Sobatech also deployed its own Cobham PRORXD that together formed the heart of a ten-channel, 8/4-way reception network that combined DVB-T and Cobham ultra-mobile video link (UMVL) modulation.

The RF setup was comprised of one network of eight 12 dBi antennas, extended via an optical fibre system designed by SBNlab, a Sobatech Group Brand, which covered the 10 square kilometres of the paved Corniche Road area that served as the focal point of the parade and celebrations. A separate network of four 12 dBi antennas, also extended via an SBNlab-designed optical fibre system, covered 50 cubic kilometres (about 12 square miles) of sea and airspace in the Corniche Road area.

A single ASI relay system with a Cobham SOLO7 Nano HD transmitter and 10dB amplifier delivering a total output of 27 dBm was installed eight kilometres from the central TV compound to focus on the airspace, with reception working at UMVL modulation to enhance its performance for high speed operation, and two 12 dBi antennas, a 12dBi antenna, and two Omni 4.5dBi antennas linked to one UMVL-enabled PRORXB 4-way receiver.

A total of eight 8-way receivers were deployed - six for the Corniche Road network and two that combined road, sea and air. A second network was established with two PRORXB 4-way diversity receivers and the PRORXD diversity receiver provided by Sobatech Group. For ground-based transmitters, a Cobham SOLO ENG transmitter with 3dBI S-Band flexi-antenna was mounted on each of two Segway-mounted Steadicams.

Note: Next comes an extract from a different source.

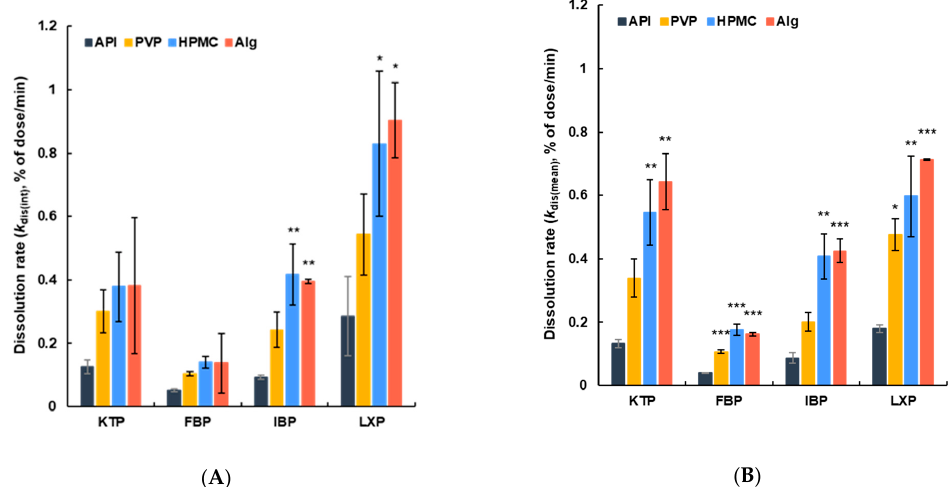
Figure 6. Dissolution rate constant of film formulations. ( A ) The initial dissolution rate from 1 to 5 min ( k dis(int) ) and ( B ) the mean dissolution rate from 5 to 120 min ( k dis(mean) ). Columns show data for the control solid formulation derived from API alone (black), film formulation of API with PVP (yellow), film formulation of API with HPMC (blue), and film formulation of API with Alg (orange). Data are expressed as the mean ± SEM ( n = 3–5). Statistical significance is denoted with ***, p < 0.001; **, p < 0.01; *, p < 0.05 compared to respective control formulations.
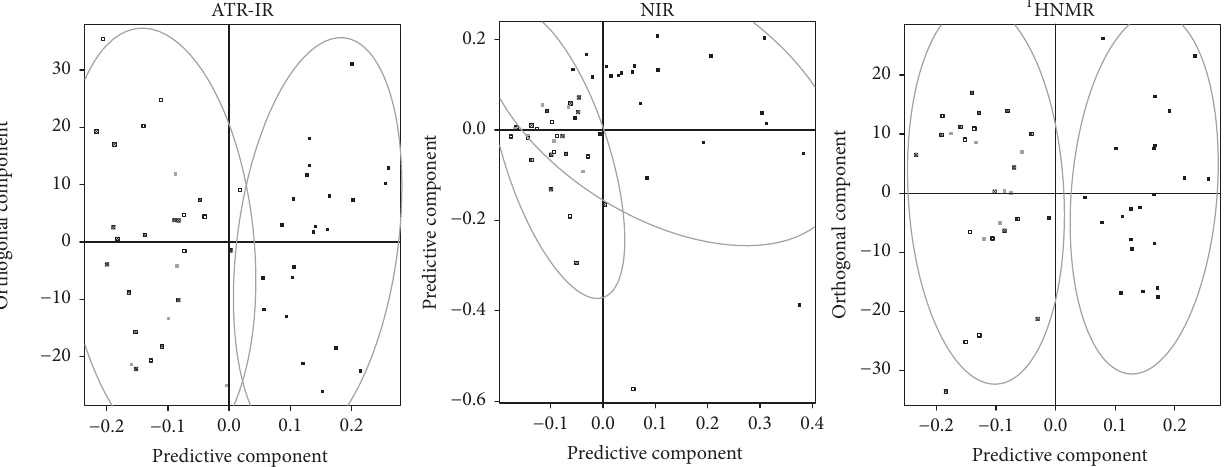
Figure 5: Scores plots of typical models for discrimination by origin. These models were chosen from the top of the curves in Figure 4 (left). By “typical” we mean that their 𝑄 2 values are the most frequent over the 100-model sample generated in the Monte Carlo validation. Black squares: Colombia and white squares: other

One handheld camera was fitted with a SOLO4 and 3dBI S-Band flexi-antenna; and a studio configuration camera six kilometres from the TV compound was equipped with another SOLO ENG, this time with a 27dBm SOLO ENG Transmitter and 9dBi sector antenna. UK-based RF specialists VideoSys provided the telemetry system, providing full colour control to a camera located 6km away from the TV compound, as well as for the Steadycam and a variety of handheld cameras.

A total of six PoV cameras were deployed for aerial work, in this case with telemetry systems designed by Bradley Engineering that were further customised by SBNlab. Two parachutists in the Qatar National Parachute Team, who participated in a sky-diving performance that included airborne feats described as “one excitement after another”, were supplied with SOLO7 Nano HD transmitter-equipped PoV cameras, one with a 3dBi blade antenna and the other with a 2dBi linear antenna. “The shots we obtained were spectacular and, importantly, uninterrupted, which provided highly appealing options for the television production,” said Soler. “But our next aerial aerobatics challenge was much higher, and much faster.”

Another PoV camera with a SOLO7 Nano HD transmitter was mounted in the cockpit of on an advanced Pilatus PC-21 aircraft for coverage of the aerobatic display team’s performance over the bay. This was the first time that a live camera and video link had been installed inside an aircraft for Qatar National Day. In previous years, the shots from aircraft were pre-recorded.

Typically, when RF equipment is installed far from a television compound, such as in an aircraft, a technical team just had to rig it up and hope for the best as there was no practical way to test it properly. For the high speed aircraft shots, however, Sobatech needed more certainty and decided to use Cobham’s new NanoVue HD receiver and display device to ensure it. “We were careful to do complete field testing on the technology before the event, particularly for use with the aircraft to ensure that the transmit and receive system could compensate for high speeds and potential issues with the Doppler effect,” said Soler. “Using NanoVue HD we were able to check the RF systems for the aircraft, and the parachutists, before their flights and found that the RF system worked perfectly, which meant that we were able to take HD feeds straight into production.

As far as I’m concerned, this equipment is mandatory for this type of production.” The coverage of the day was by all first-hand accounts “amazing” and included shots never before achievable for Qatar National Day. Solar concluded, “Events of this scale test the performance of RF systems to their very limits. Cobham transmit and receive systems enabled us to go wherever we needed to go to get a shot, and this year we needed to go further than we’d ever been to cover more than we ever had.”